Mon, Jan 23, 2006 - Page 2 News List

Kindergartens too commercialized now, teachers say

INTERFERENCE Teachers say that intense competition between schools and more meddling from parents have led to too little emphasis on kids' developmental needs

By Jenny Chou  /  STAFF REPORTER

"With competition being so strong, schools are often in a position where they have to comply with the parents' wishes. If the parents ask for English classes, the schools will find a way of providing them, or the parents will go elsewhere," Lin said.

Lin said that due to parental demands, another trend was that Web cameras were being installed in classrooms. By keying in a pin number, parents have become "Big Brothers" of the kindergarten world, keeping teachers on a short leash.

"This puts an enormous amount of pressure on teachers, some of whom feel like they're being judged and spied on. It can also cause misunderstandings, since parents can only see images and aren't able to hear what's going on," she said.

Gillian Chen (陳昭蓉), who is licensed to teach kindergarten, said, "Parents these days interfere too much. Compared to before, when parents would leave their children in the teacher's care, nowadays they tell teachers what to do."

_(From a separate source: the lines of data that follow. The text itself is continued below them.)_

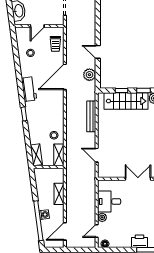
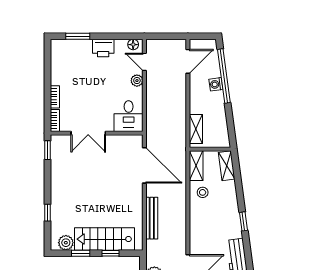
door: (97, 155) -> (144, 165), width x1.88
shelving: (59, 194) -> (196, 129), moved
desk: (109, 201) -> (129, 116), moved, turned 90
door: (97, 231) -> (144, 62), swing flipped
printer: (140, 241) -> (103, 48), moved

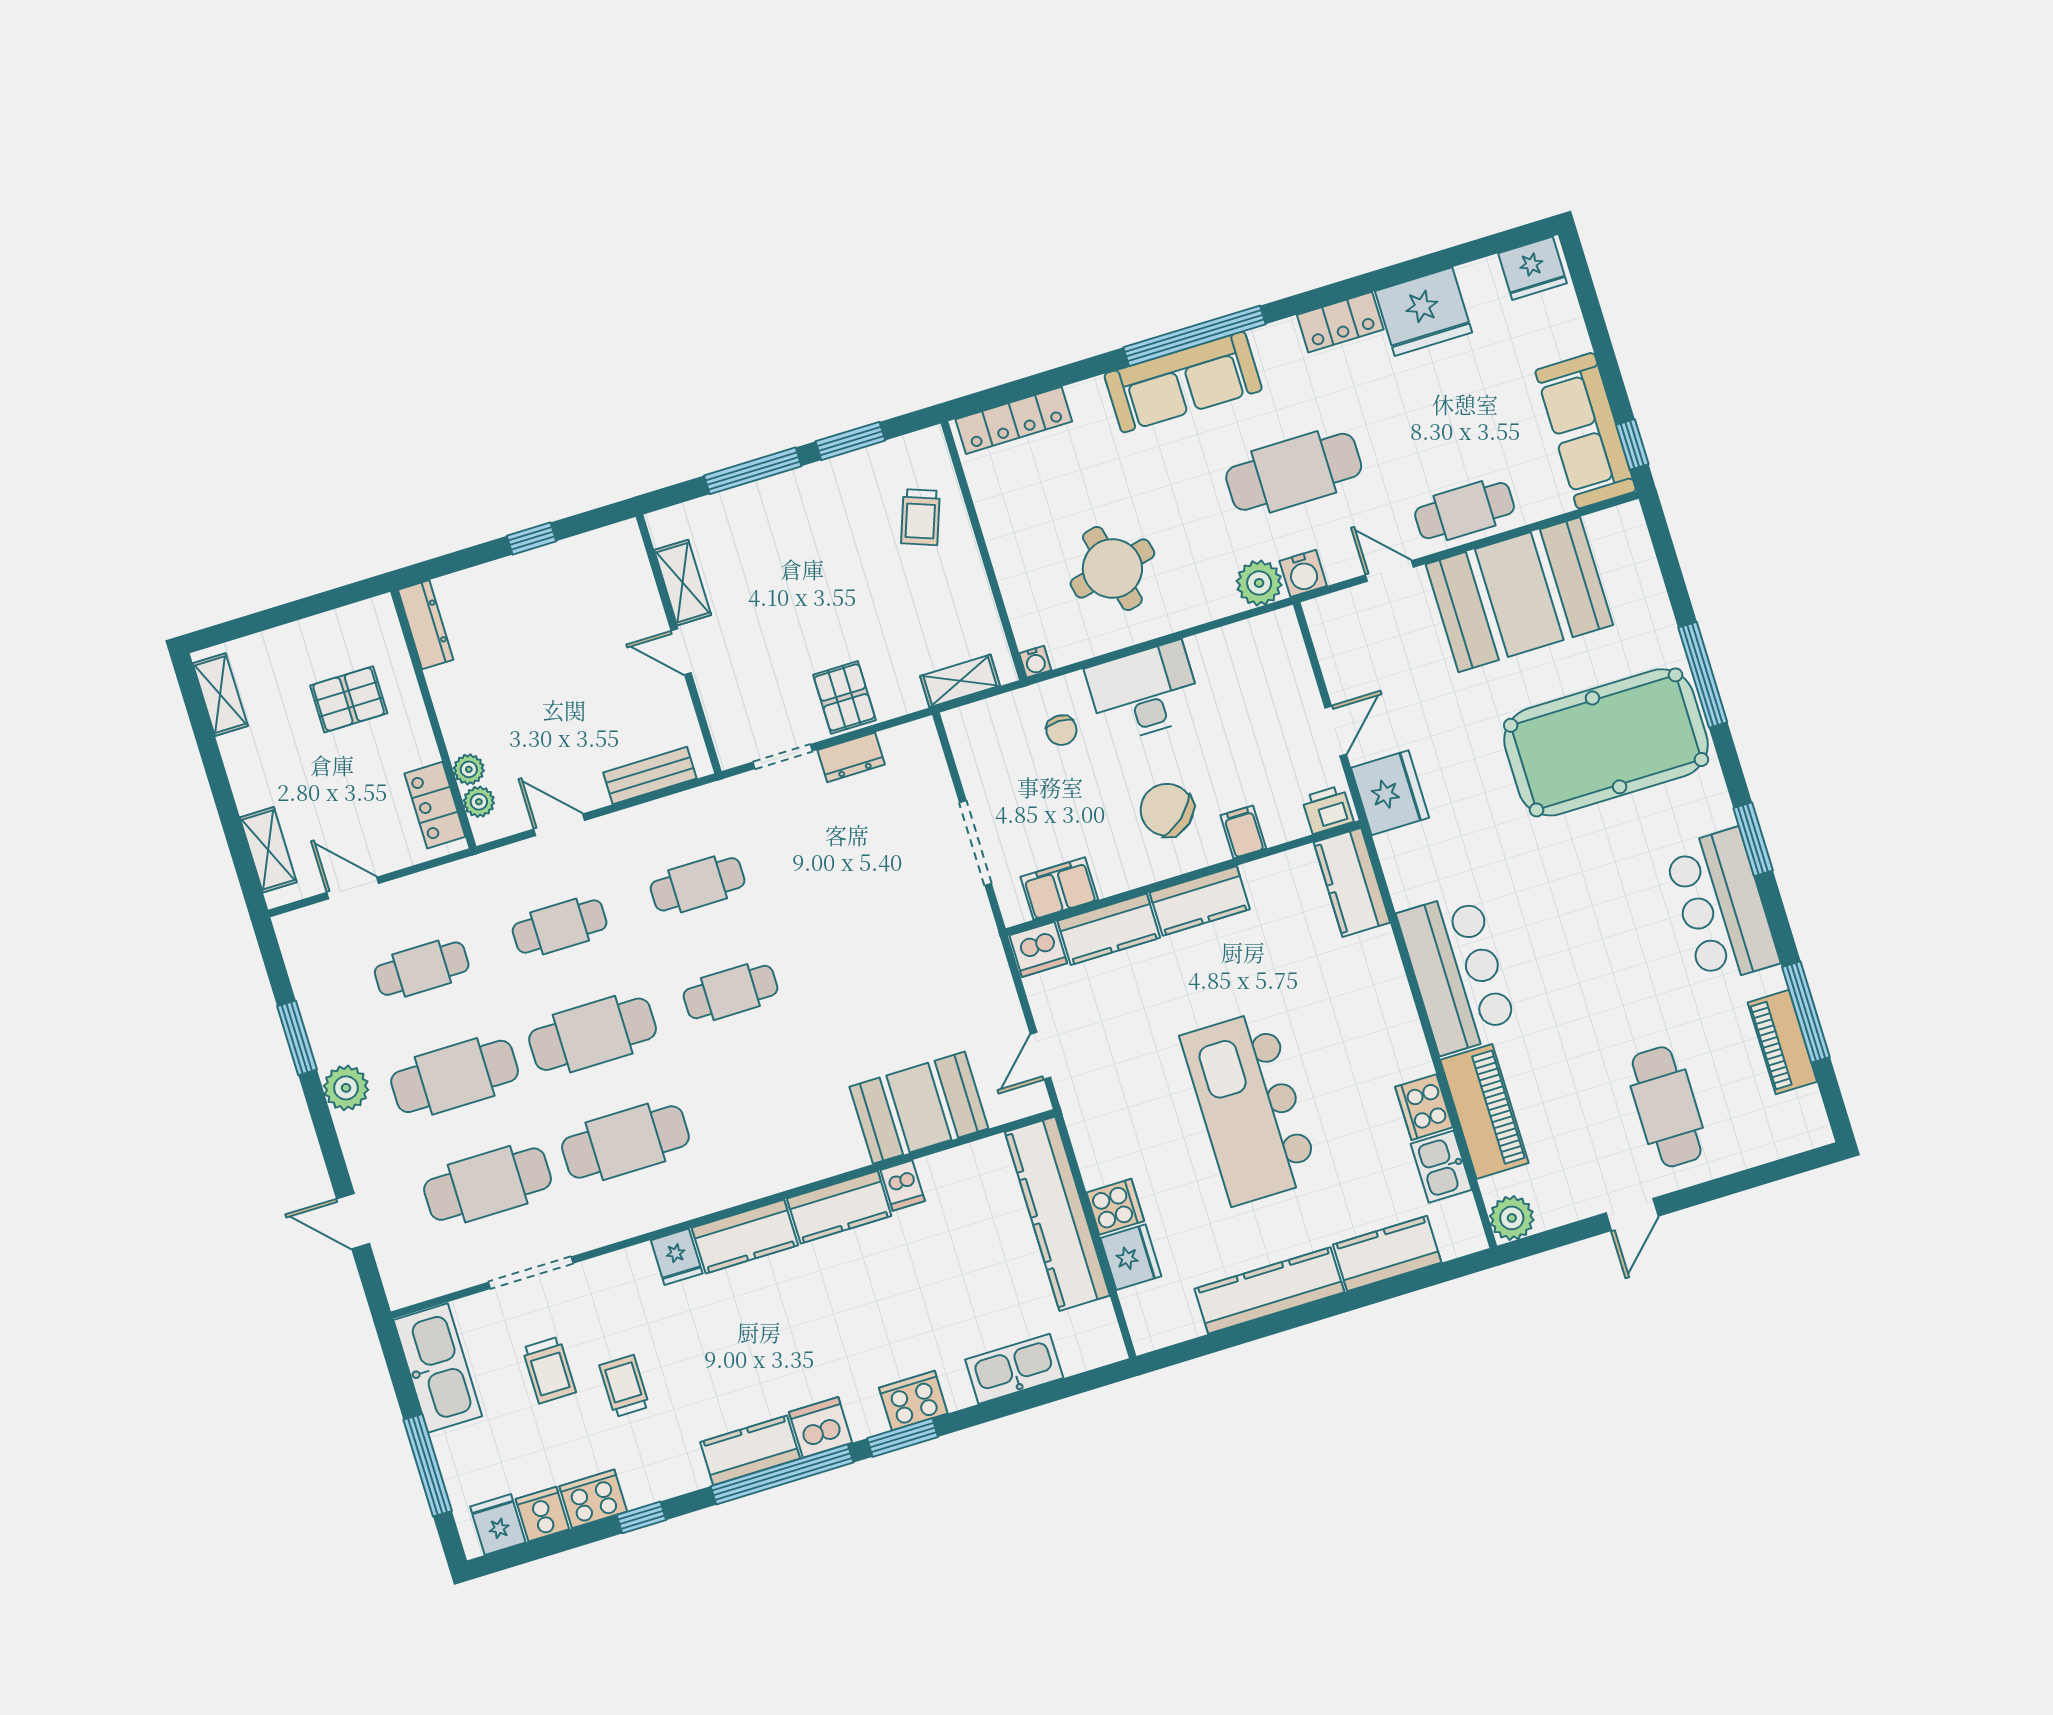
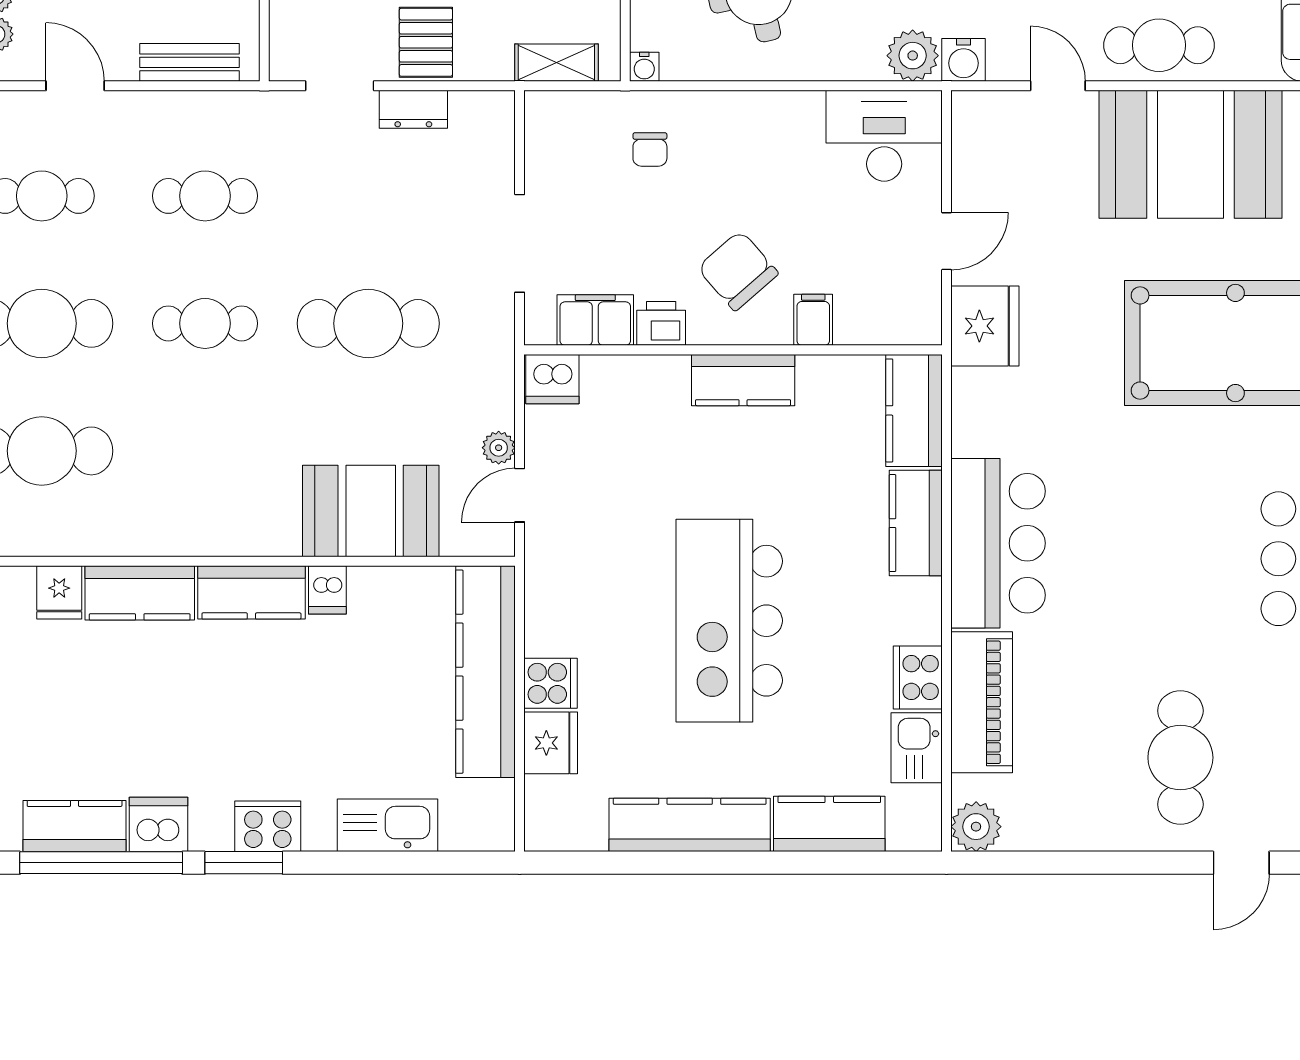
desk: (1144, 692) -> (884, 136), moved
printer: (1328, 809) -> (661, 323), moved
kitchen counter: (1109, 929) -> (916, 523), moved, turned 90
cafe table: (868, 950) -> (368, 323), added
plant: (1011, 1021) -> (499, 448), added
door: (1632, 1215) -> (1241, 863), moved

According to kindergarten teacher Katy Shih (施家齡), kindergarten teachers' duties have also changed, with parents asking teachers to train their children in personal care such as using the toilet, tying shoelaces and even putting on clothes.

"Parents are too busy these days to teach their children, some don't even know how. They treat kindergartens like a babysitting facility," she said.

With such a huge kindergarten market, Lin urged parents to choose schools carefully and think about what was best for their child's development, rather than be swayed by some school's slick marketing and sales pitches.

Lin said that parents should obtain details about a school, such as whether it is licensed or not, from local education authorities.